Off topic: I see downvotes on my parent comment, please let me know if I said something bad to help me improve.
Shared bytes could be construed in the opposite direction: if two or more of my users have the same chunk in their files, it is more likely to be some legal piece of data.
Files become piracy when there is evidence of intentional copyright infringement, for example when the chunk is part of a valid MPEG4 file and the MPEG4 file is titled "Wednesday_S2E4_FullHD_NetflixRip.MP4"
Re last para: probably because it's full of very certain, but also quite certainly wrong, statements along the lines of "Under current legal doctrine, blobs need some form of chain of custody." Citation needed.
It's not the illegalness I'm challenging, it's the problematicness. Maybe it is illegal to even think about those bit patterns. But I'm not aware of cases where people get _actually_ thrown in jail or fined for possessing or transmitting them. In all of the cases I know about there is intent involved.
It is hard to tell if this is what you are saying. But a common misconception of ipfs seems to be that you may end up hosting random unwanted files. this is untrue, you only end up hosting files you want.
Isn't the main use of bittorrent for ML and research data? Academic torrents is a wonderful resource and what every developer should be using if they need to provide their neural network weights, training data, etc.
How is there any legal problem using bittorrent? It's simply much more tailored for this problem than http. It doesn't make any sense to talk about 'Legal problems' for torrent protocols.
What planet have you been living on? Bittorrent is widely used to distribute copyrighted material - movies, TV shows, games, programs, porn... I'd imagine a large majority of bittorrent traffic worldwide is pirated material, with a small portion being datasets as you describe, and other legally-shared data like actual Linux distros, etc.
I suppose there could be many things happening on the internet that we are unaware of; however, torrents are very good and specifically tailored as a protocol for scientific data and ML.
It solves the link-rot issues that occur due to moving institutions, it allows huge storage for essentially free (ever tried to store 9 TB of training data or CERN data on Dropbox?), and it scales extremely beautifully.
It's really the absolute perfect solution for reproducible research in large data studies.

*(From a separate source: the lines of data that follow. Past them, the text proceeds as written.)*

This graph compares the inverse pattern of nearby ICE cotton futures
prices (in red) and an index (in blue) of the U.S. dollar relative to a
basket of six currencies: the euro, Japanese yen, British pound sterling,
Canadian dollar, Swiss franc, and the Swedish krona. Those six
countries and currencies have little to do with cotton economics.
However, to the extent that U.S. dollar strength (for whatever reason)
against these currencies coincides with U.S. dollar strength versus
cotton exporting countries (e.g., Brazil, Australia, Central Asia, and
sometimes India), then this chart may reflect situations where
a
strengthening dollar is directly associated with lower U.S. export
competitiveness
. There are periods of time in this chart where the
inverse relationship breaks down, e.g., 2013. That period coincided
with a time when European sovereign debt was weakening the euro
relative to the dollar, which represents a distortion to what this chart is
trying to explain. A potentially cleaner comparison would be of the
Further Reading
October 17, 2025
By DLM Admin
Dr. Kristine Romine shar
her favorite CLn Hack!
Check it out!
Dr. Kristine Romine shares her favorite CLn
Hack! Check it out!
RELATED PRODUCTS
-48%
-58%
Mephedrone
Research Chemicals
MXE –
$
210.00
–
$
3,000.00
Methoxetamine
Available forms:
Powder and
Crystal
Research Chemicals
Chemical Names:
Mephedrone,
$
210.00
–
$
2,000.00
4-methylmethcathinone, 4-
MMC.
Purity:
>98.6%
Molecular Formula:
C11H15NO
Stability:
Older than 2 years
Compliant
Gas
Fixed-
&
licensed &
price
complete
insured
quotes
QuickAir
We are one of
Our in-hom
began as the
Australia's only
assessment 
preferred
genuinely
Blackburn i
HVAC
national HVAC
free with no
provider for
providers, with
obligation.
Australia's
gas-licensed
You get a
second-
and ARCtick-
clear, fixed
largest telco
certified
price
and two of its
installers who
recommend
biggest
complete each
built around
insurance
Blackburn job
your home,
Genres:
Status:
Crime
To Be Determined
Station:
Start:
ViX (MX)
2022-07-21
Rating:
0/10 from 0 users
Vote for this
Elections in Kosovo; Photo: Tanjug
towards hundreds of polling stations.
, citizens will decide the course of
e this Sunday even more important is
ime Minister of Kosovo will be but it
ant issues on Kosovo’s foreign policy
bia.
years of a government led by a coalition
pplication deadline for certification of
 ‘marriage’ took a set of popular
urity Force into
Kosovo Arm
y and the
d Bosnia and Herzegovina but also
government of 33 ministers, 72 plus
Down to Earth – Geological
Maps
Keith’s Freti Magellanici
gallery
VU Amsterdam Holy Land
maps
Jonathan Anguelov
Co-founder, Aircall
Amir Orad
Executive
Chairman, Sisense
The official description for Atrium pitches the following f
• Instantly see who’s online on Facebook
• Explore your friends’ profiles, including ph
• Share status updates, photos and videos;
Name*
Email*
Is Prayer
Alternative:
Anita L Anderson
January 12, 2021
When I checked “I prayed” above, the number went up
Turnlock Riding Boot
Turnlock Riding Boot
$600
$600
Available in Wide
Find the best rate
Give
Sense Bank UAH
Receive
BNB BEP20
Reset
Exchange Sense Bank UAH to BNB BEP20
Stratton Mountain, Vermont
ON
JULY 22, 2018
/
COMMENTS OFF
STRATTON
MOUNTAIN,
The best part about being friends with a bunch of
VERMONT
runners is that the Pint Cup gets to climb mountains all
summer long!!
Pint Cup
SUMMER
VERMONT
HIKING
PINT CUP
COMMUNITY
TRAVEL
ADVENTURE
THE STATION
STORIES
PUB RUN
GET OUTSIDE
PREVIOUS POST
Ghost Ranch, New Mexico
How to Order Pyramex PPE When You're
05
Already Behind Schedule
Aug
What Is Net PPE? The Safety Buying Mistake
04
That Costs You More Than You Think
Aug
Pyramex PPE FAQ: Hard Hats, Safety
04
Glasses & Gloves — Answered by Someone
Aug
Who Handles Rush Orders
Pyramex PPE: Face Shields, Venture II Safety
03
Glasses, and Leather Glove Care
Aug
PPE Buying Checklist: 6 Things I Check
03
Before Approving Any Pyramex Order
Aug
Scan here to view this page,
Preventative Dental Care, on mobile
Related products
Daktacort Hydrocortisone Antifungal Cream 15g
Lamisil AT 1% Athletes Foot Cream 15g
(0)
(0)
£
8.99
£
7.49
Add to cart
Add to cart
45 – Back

Torrents are no longer main source of copyrighted materials, at least for shows and movies. There is a bunch of illegal services that provide Netflix like experience against pirated content.
If you’re distributing CSAM on your blob storage, and someone lets you know, you should probably remove it. This is independent of whether you distribute chunks or the whole file.
I think for piracy/DMCA it’s enough to simply remove it. As for CSAM or more serious stuff, I don’t know if that’s enough? Does section 230 cover that? Is there a difference between being a company and an individual?
Yes this is truly promising but beware of dragons. Under current legal doctrine, blobs need some form of chain of custody. You can’t just deliver chunks to whomever has a hash (unless you’re decentralized, and you can move this problem to your users). Why? Because this is how bittorrent works, and we all know the legal dangers there. Encryption helps against eavesdropping, but not against an adversary who already has the hash and simply wants to prove you are distributing pirated material or even CSAM. You may be able to circumvent this to shift blame back on the user, in some cases. For instance, say you are re-syncing dangerous goods that you initially uploaded over Dropbox, then Dropbox can probably blame you, even though they are technically distributing. But that requires Dropbox to be reasonably confident that “you” (ie the same legal entity) had those chunks in the first place.